The steep climb seen earlier this year is unlikely to be repeated, however, as other factors could hold shares back.
The first is financials. Bank stocks have bounced back from lows following the Fannie Mae/Freddie Mac turmoil. The KBW Bank Index is up more than 30 percent in the last month. That's causing some investors to consider taking some of those energy profits to reinvest in beaten-down financial names. Sector rotation among investors who used energy stocks as a safe haven could be "the major headwind," Senger says.
Profit-taking could also come ahead of the election. Analysts say neither presidential candidate is likely to be as friendly to Big Oil as the Bush administration. Also, Sen.

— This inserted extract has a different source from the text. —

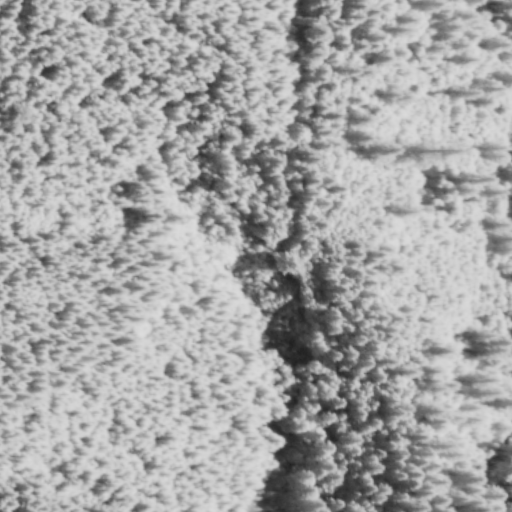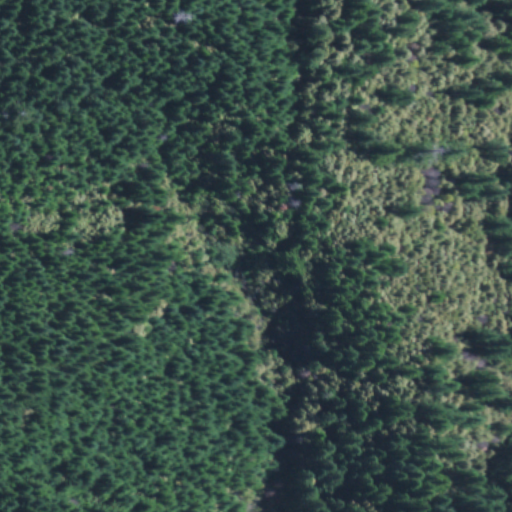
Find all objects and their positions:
road: (197, 351)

Barack Obama's support of raising the capital gains tax could have some oil-heavy investors looking at several years of gains considering their options in light of possibly higher tax penalties.

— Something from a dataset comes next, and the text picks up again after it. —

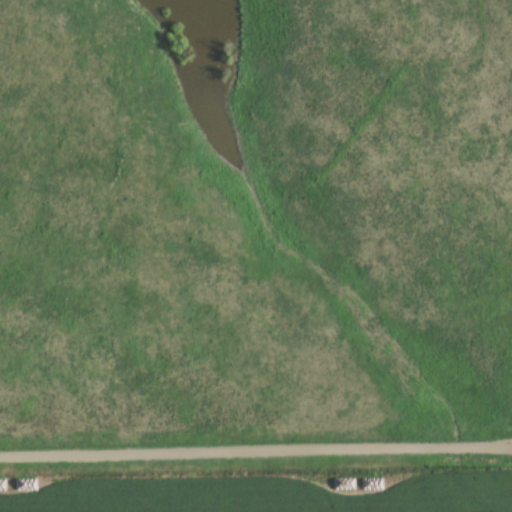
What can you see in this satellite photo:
road: (256, 446)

Also, some experts argue the drop in oil could keep prices a bit below where they are today, if the market underestimates just how much high prices and slow economic growth can hurt demand.

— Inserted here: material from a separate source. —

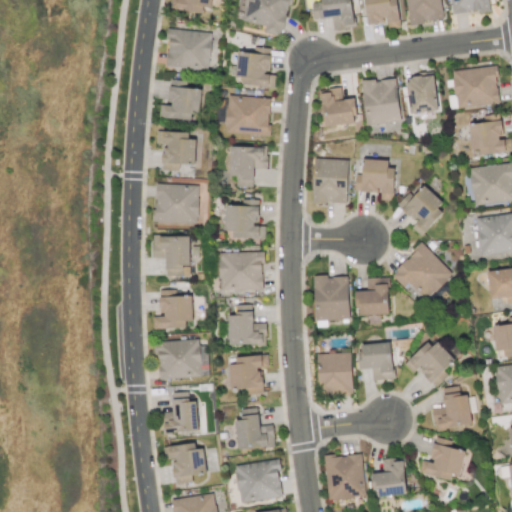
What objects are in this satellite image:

Writing in the Financial Times, Ed Morse, Lehman Bros. chief energy economist, predicts that, "[b]arring a big hurricane in the Gulf of Mexico or a disruptive geopolitical event, oil prices appear to have peaked." He calls hopes for a rebound "wishful thinking" and sees prices stabilizing around $90-$100 a barrel.
There have been some early casualties among those betting energy's rise would continue.
Billionaire oilman T. Boone Pickens, who made headlines recently with predictions that oil could hit $300 a barrel in a decade, and a big push for wind farming. The New York Post says the commodity portion of his hedge fund BP Capital lost about 35 percent in July.